I started to see where I went wrong. I wish I had known better and understood sooner. But that's the nature of arguing on the internet via posts. If we had been face to face, someone would have pointed out my error ie, I took P(A|B) to be P(B|A), very quickly in a convincing manner.
Title: Re: Statistics update
Post by: Caroline PF on October 08, 2018, 06:44:12 PM
Therefore, being arrogant and a jerk is often a inexorable outcome from where I stand, for truth must be defended no matter what.
I started to see where I went wrong. I wish I had known better and understood sooner. But that's the nature of arguing on the internet via posts. If we had been face to face, someone would have pointed out my error ie, I took P(A|B) to be P(B|A), very quickly in a convincing manner.

So are you saying it's Sol's fault for not being convincing enough? /s


Read through the thread again, now that you know what your mistake was. Multiple people tried in multiple ways to explain it to you. I honestly don't know why you listened to me. I merely restated PathToFire's statements.

Wanting to defend the truth is noble, but you need to be absolutely sure you have the truth. And that is where the humility comes in, because you can never be absolutely sure. You need to be able to say to yourself, "I'm pretty sure I'm right, but there's a chance I'm wrong. And the best way to find out if I'm wrong is by listening to other people and trying to understand it from their point of view."

The problem was not the internet vs face-to-face. The problem was listening.
Title: Re: Statistics update
Post by: anisotropy on October 08, 2018, 09:35:16 PM
Quote
The problem was listening.

👍

It just didn't come through for some reason. The fault was entirely mine.
Title: Re: Statistics update
Post by: Villanelle on October 10, 2018, 02:07:43 AM

Anisotropy -  Admitting your error was a good move (and I imagine a hard one). It doesn't cancel out the fact that your were 1) very incredibly wrong 2) arrogant 3) and a jerk (these last two would have been true even if your math wasn't wrong). I truly hope you learn from this and use it as an opportunity to grow.

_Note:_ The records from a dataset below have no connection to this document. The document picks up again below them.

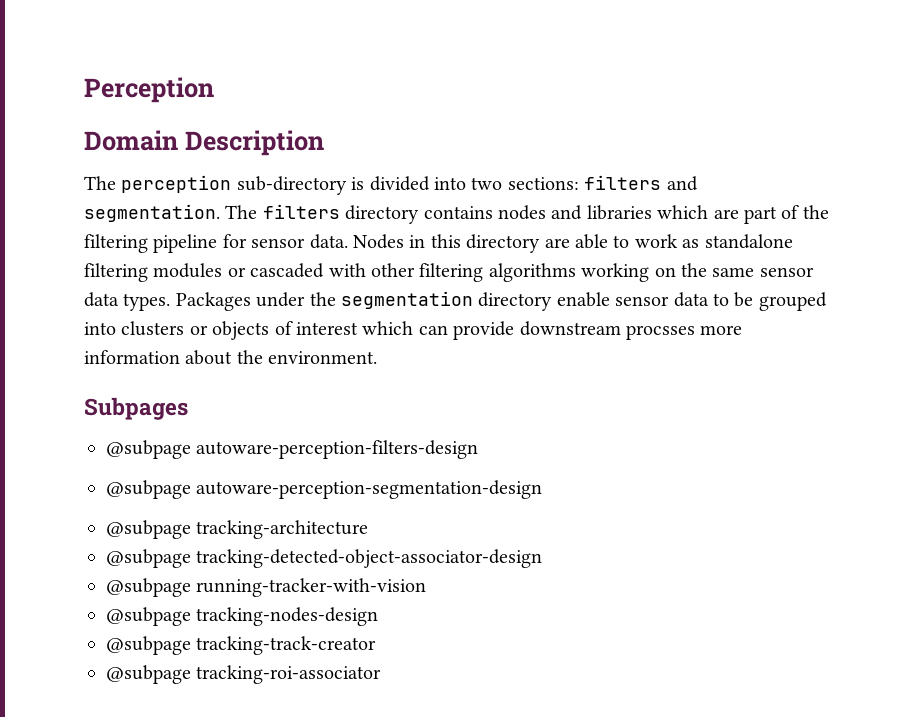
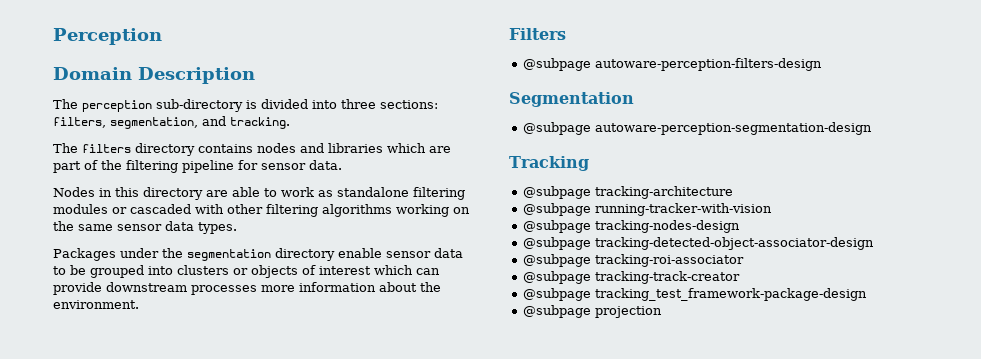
[471,175,698,191] [84,204,220,222] two sections: filters and segmentation. -> [341,99,438,109] [53,116,290,129] three sections: filters, segmentation, and tracking. //
(348, 241) none -> (342, 165) //
(171, 302) none -> (237, 228) //
[625,325,695,340] procsses -> [191,285,257,295] processes
[84,397,188,420] Subpages -> [509,28,566,40] Filters
(479, 449) none -> [509,92,634,107] // Segmentation
(543, 489) none -> [509,156,589,171] // Tracking
[106,549,543,568] // @subpage tracking-detected-object-associator-design -> (733, 192) none
(379, 616) none -> [522,237,874,250] [522,254,744,267] // @subpage tracking-detected-object-associator-design // @subpage tracking-roi-associator
[196,665,382,684] tracking-roi-associator -> [594,288,867,301] [522,305,662,318] tracking_test_framework-package-design // @subpage projection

Nothing cancels past actions out to those affected.

I always admit my errors freely when proven wrong, it is easy for me to do. I have no baggage and no identity in an argument. The only thing that matters is if the situation/argument is factual.

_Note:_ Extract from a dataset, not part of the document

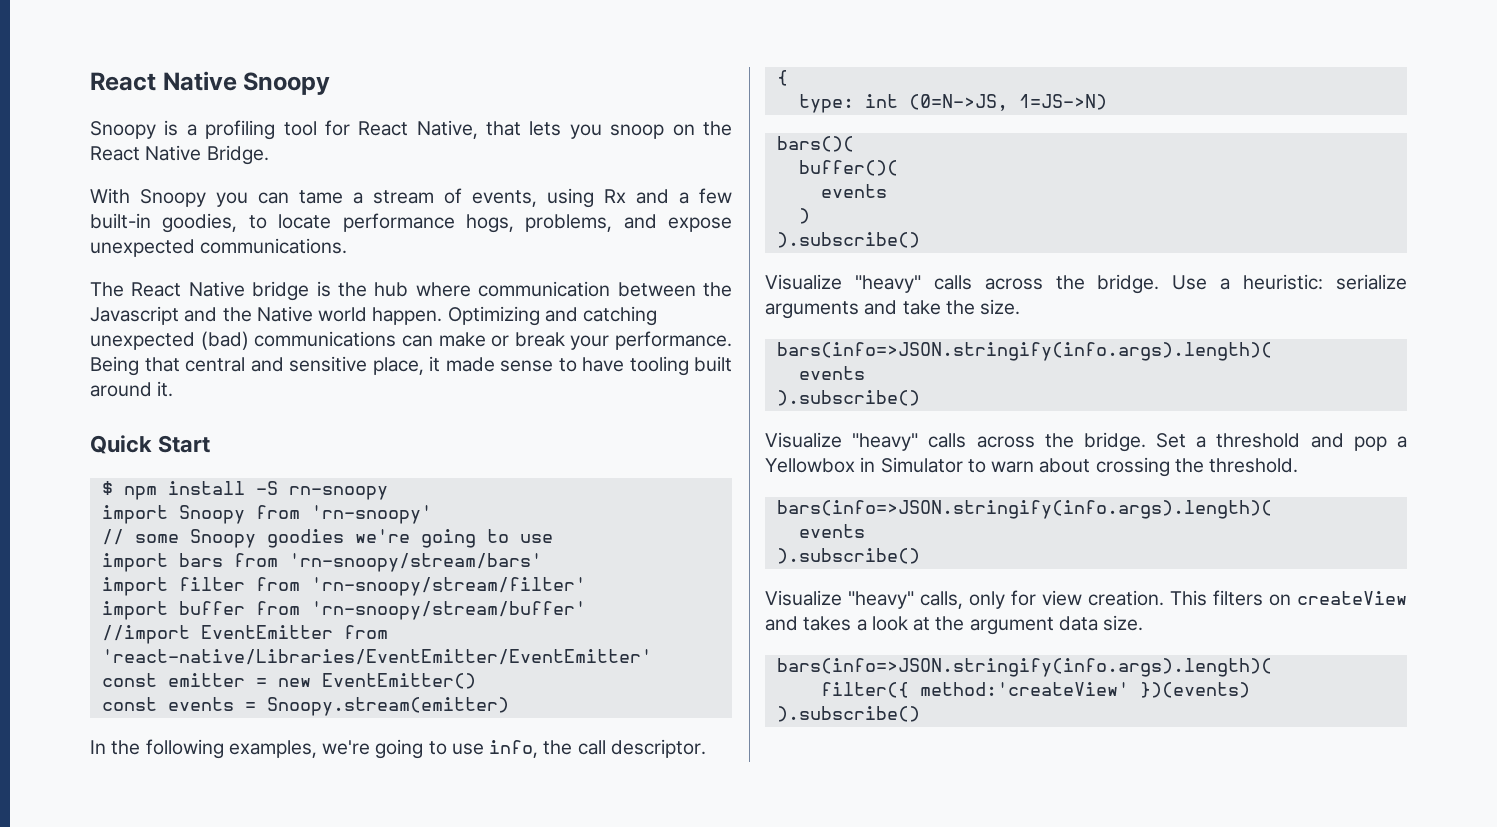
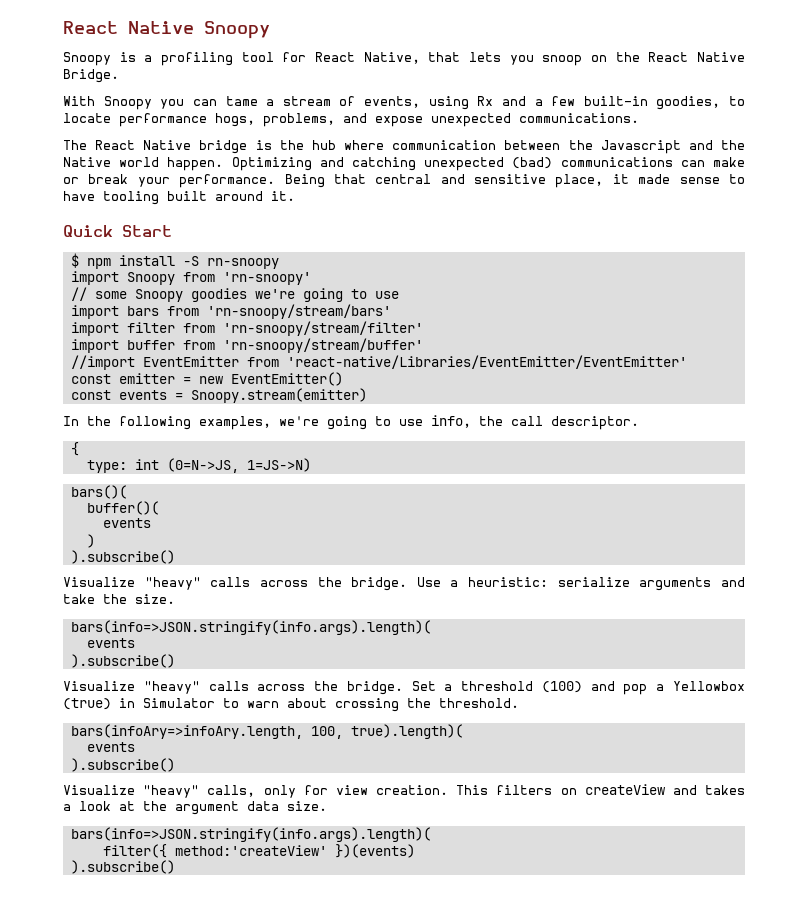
(1301, 440) none -> [541,681,582,693] (100)
(855, 465) none -> [63,698,111,710] (true)
[776,500,1272,519] bars(info=>JSON.stringify(info.args).length)( -> [70,724,463,739] bars(infoAry=>infoAry.length, 100, true).length)(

Therefore, being arrogant and a jerk is often a inexorable outcome from where I stand, for truth must be defended no matter what.

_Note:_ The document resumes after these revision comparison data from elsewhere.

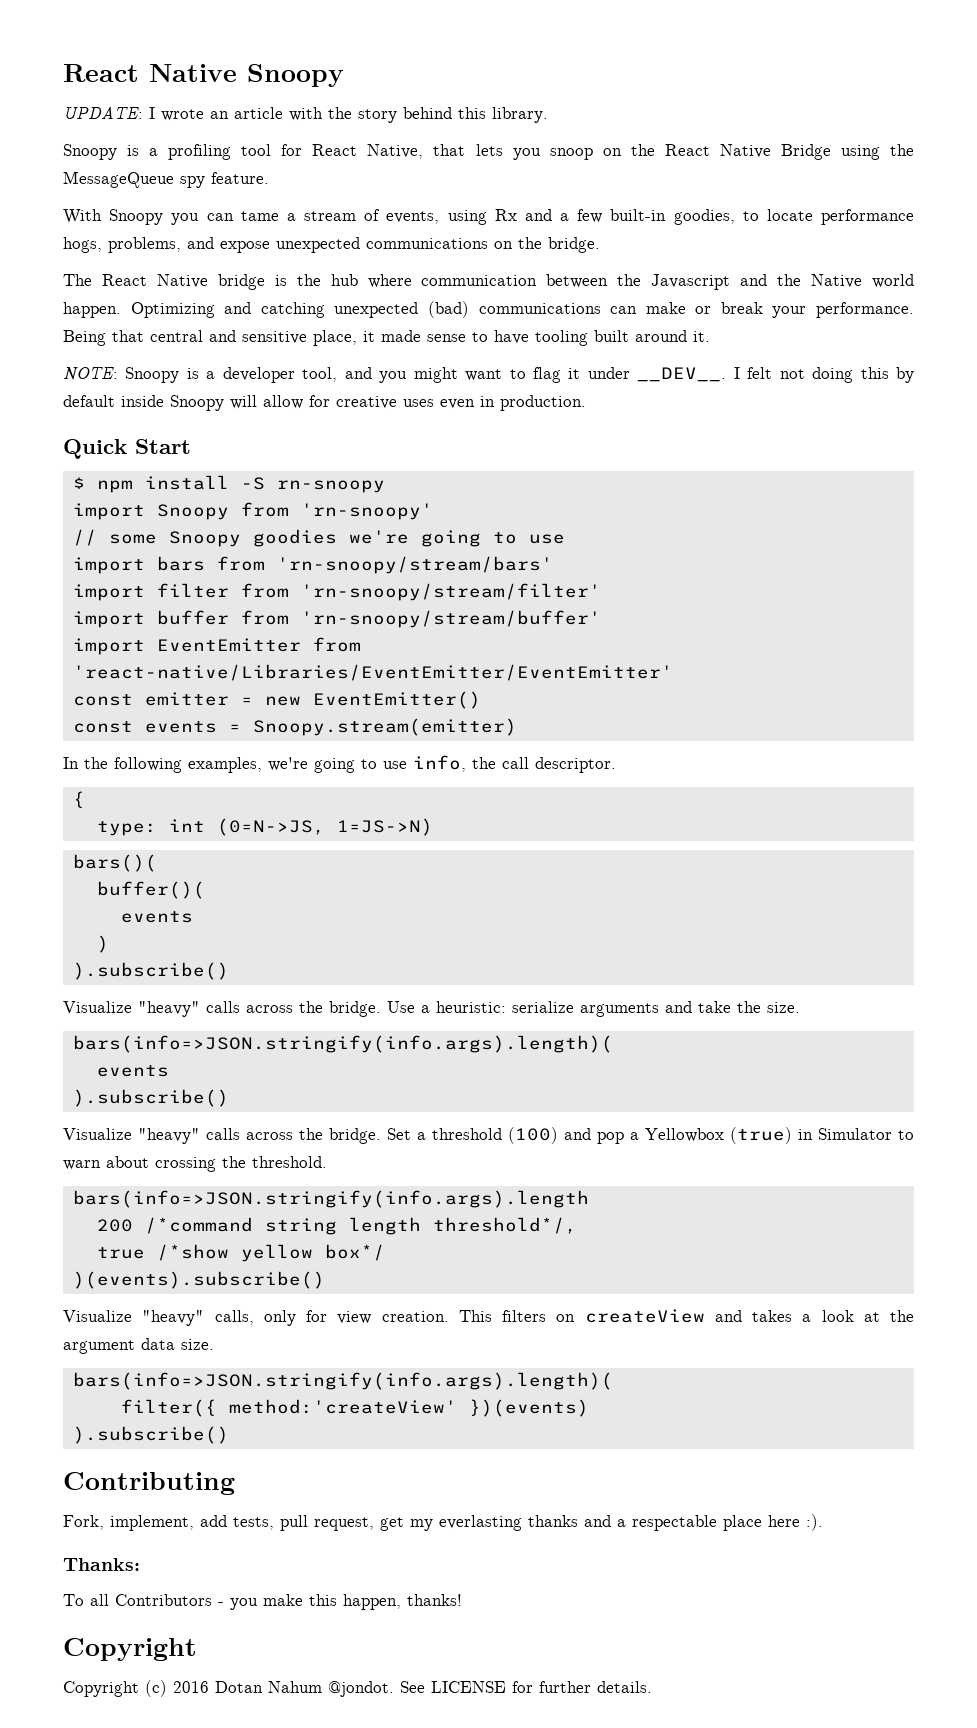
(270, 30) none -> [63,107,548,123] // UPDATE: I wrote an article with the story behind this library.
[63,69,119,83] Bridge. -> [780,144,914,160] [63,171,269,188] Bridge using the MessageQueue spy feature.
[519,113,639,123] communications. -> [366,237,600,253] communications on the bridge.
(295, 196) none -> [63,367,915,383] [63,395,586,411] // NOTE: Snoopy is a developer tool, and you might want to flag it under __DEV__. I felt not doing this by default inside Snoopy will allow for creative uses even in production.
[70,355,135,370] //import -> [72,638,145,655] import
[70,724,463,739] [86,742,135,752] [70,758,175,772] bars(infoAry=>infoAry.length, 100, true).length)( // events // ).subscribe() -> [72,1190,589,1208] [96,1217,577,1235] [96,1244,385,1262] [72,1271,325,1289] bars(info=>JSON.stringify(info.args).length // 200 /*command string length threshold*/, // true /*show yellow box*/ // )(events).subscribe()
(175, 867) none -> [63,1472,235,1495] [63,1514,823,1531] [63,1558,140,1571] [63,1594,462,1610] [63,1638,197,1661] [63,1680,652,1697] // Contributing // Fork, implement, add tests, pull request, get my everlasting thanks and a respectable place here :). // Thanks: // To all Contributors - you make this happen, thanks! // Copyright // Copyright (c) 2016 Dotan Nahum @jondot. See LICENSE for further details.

In the case that I am wrong (like this one), I simply switch side with the same (if not higher) level of conviction. I do what I think is right, people's perception (of me) mean little to me. That being said, I do need to keep my hubris in check, I succumb to it from time to time.


I think you're missing a couple lessons here. Namely:

Perhaps the fact that you can be so astonishing wrong about such a simple thing that you claimed to understand well means that you should approach your future opinions more humbly.

And there's the issue that, even if you had been correct, you brought your "facts" to the wrong audience, in the wrong way, at the wrong time. You hurt people needlessly. You can serve truth and be kind at the same time. This time, you managed neither. Next time, try for both.

...

And there goes my optimism.  That was short lived.

This.  So much this.  Read this and attempt to internalize it.  Because frankly, I get the sense you are still too arrogant and proud to see that there were errors here beyond just an incorrectly applied formula or an inability to understand the logic behind a calculation.   The errors in empathy and compassion and tone and listening are far more egregious in my book that the failure to use the correct math formula, but you don't really address those.  You apologize for the math.  Had your math been correct, frankly, you were still an insensitive ass. 
Title: Re: Statistics update
Post by: sol on October 15, 2018, 02:53:58 PM
someone would have pointed out my error ie, I took P(A|B) to be P(B|A)

For all of the math nerds that so loved this thread, today's xkcd is about anisotropy's mea culpa:   https://xkcd.com/2059/

(https://imgs.xkcd.com/comics/modified_bayes_theorem.png)
Title: Re: Statistics update
Post by: RetiredAt63 on October 16, 2018, 02:05:57 PM
Oh my, the p(C) is a killer, isn't it?